Records in a dataset:
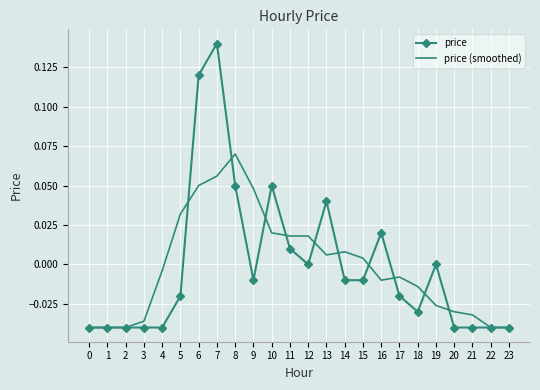

Rank the series by their maximum value, from highest to lowest.

price, price (smoothed)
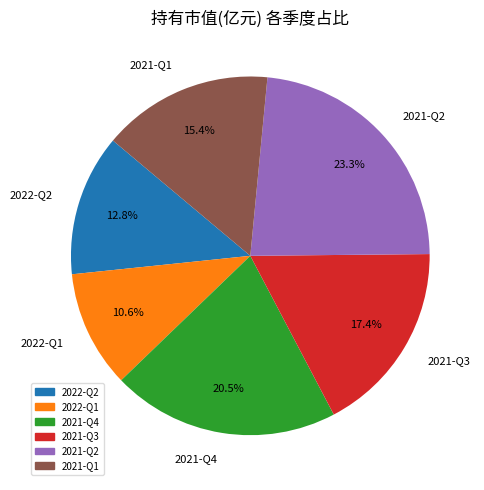

To the nearest percent, what percentage of the pie is 2021-Q3?

17%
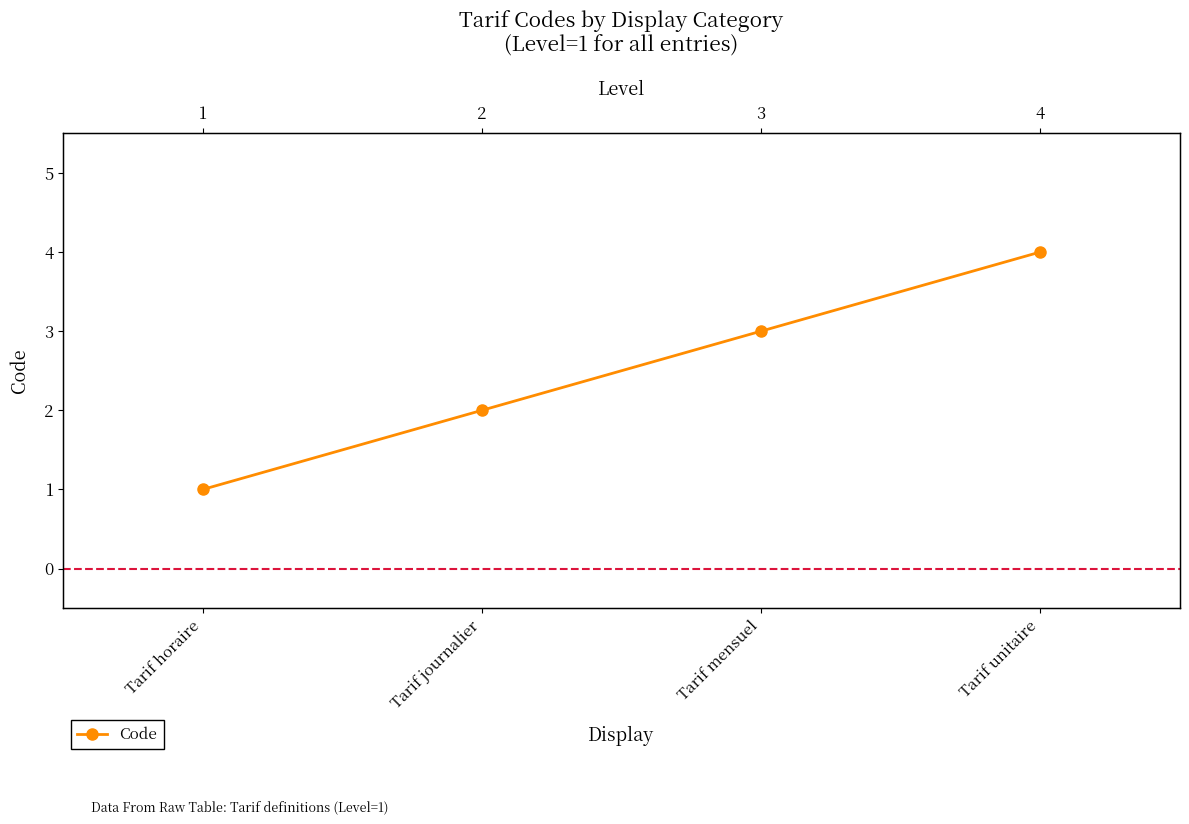

At which label does the data first exceed 3?

Tarif unitaire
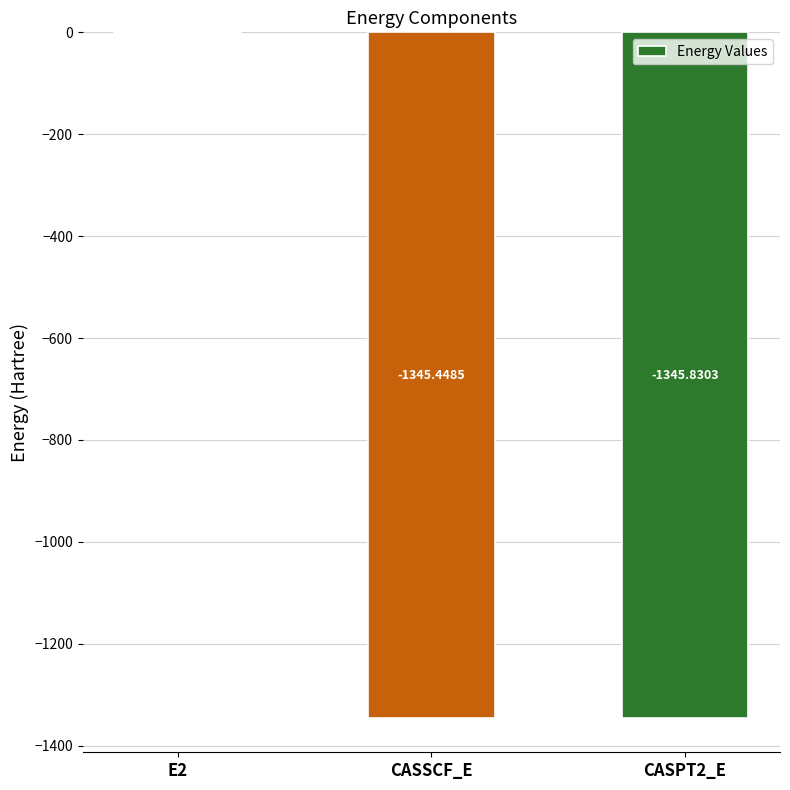

Where is the data nearest to the value -673?

CASSCF_E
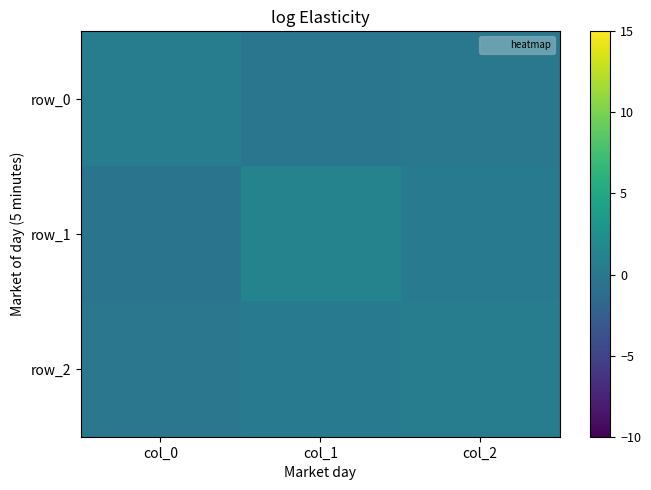

List the labels in order of row_1 value, smallest first.

col_0, col_2, col_1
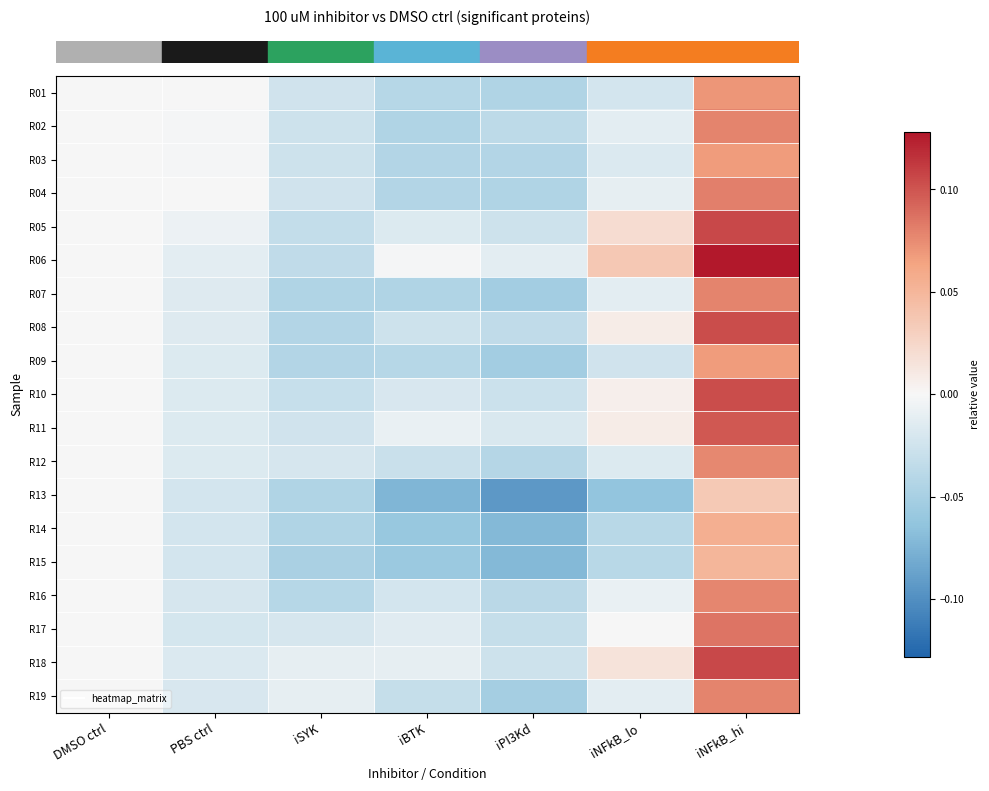

What is the total value across all series at PBS ctrl?

-0.3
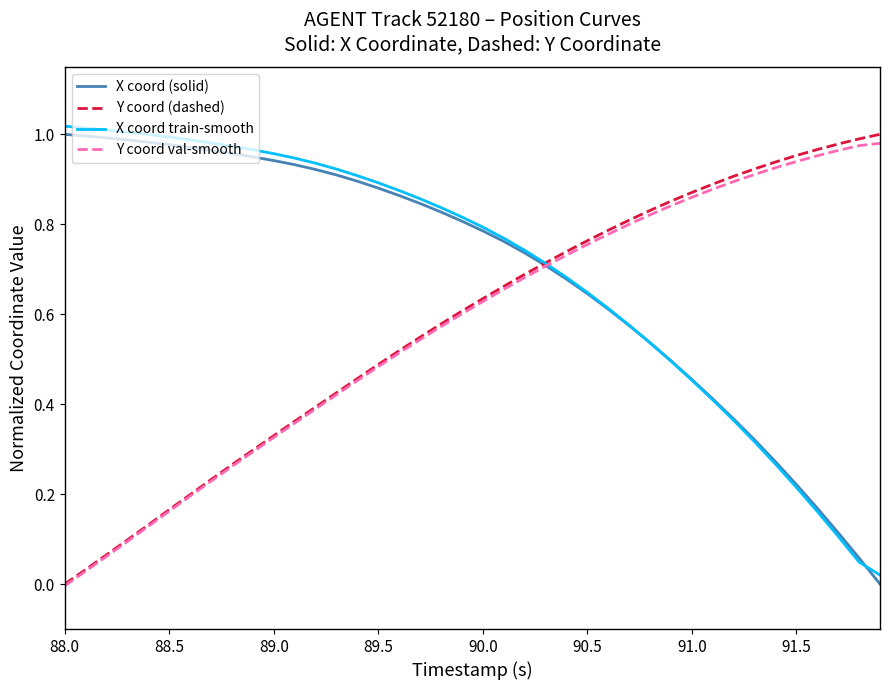

How many values in the X coord (solid) series exceed 0?

39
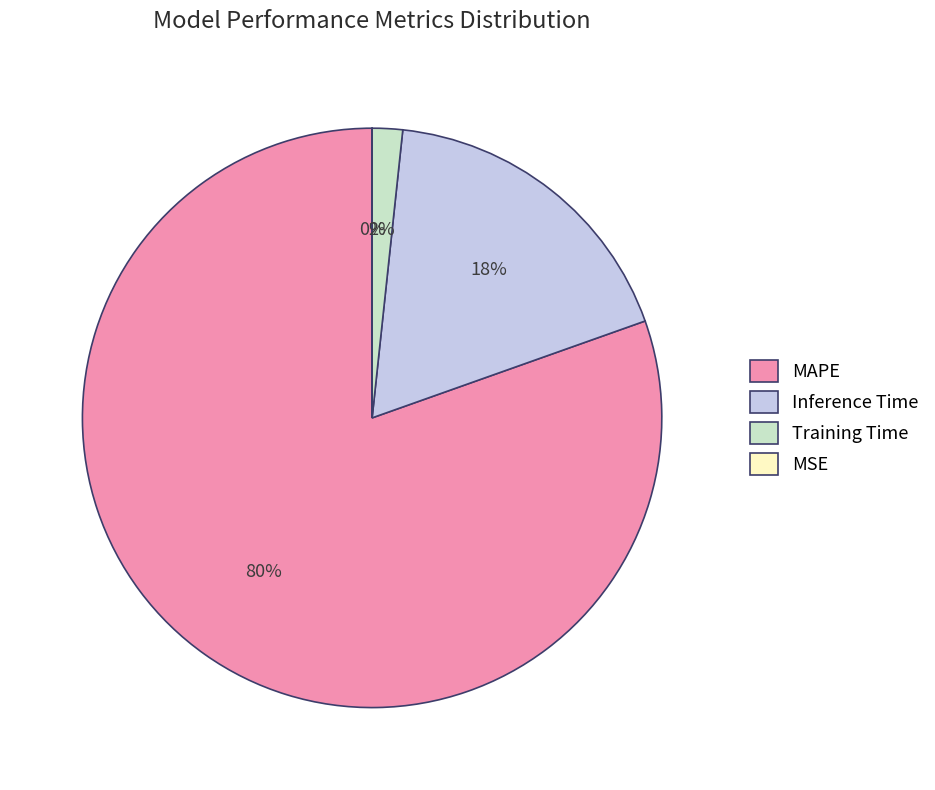

Which category has the biggest portion of the pie?

MAPE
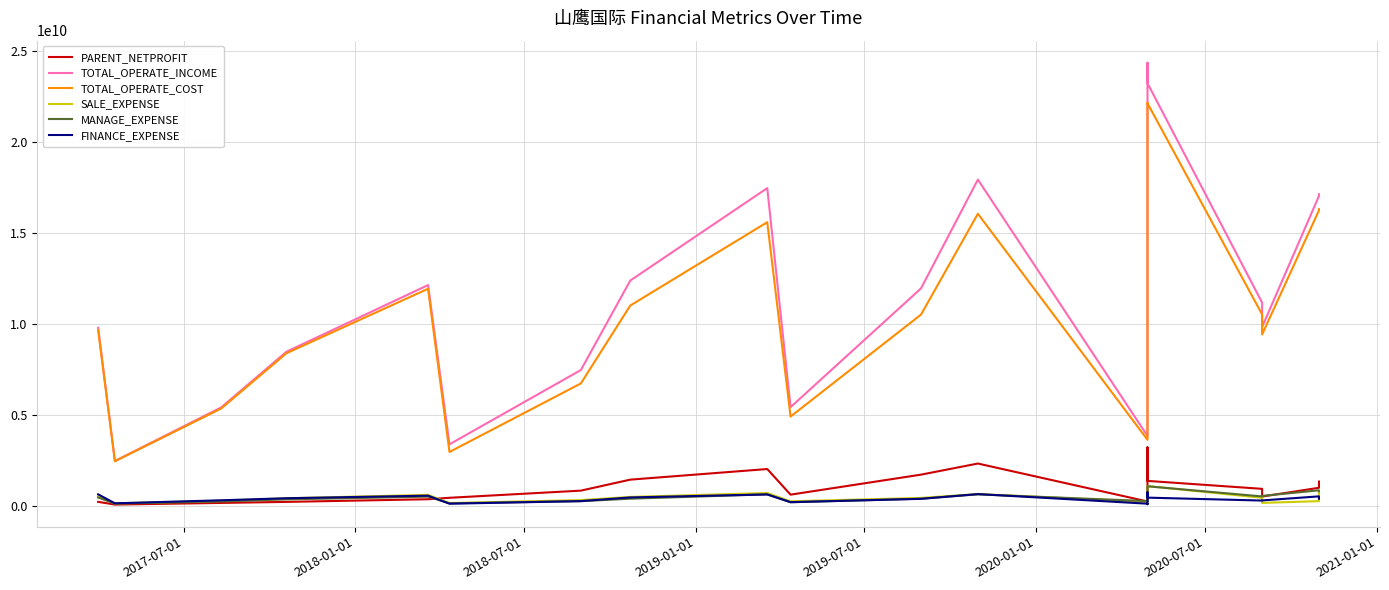

Which series has the largest range (max minus min)?

TOTAL_OPERATE_INCOME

• [To-do item]
Extract every line of text from the material above, keeping each one word for word, and omit the pictures.

• [Task response]
Rank the series by their maximum value, from highest to lowest.

price, price (smoothed)

To the nearest percent, what percentage of the pie is 2021-Q3?

17%

At which label does the data first exceed 3?

Tarif unitaire

Where is the data nearest to the value -673?

CASSCF_E

List the labels in order of row_1 value, smallest first.

col_0, col_2, col_1

What is the total value across all series at PBS ctrl?

-0.3

How many values in the X coord (solid) series exceed 0?

39

Which category has the biggest portion of the pie?

MAPE

Which series has the largest range (max minus min)?

TOTAL_OPERATE_INCOME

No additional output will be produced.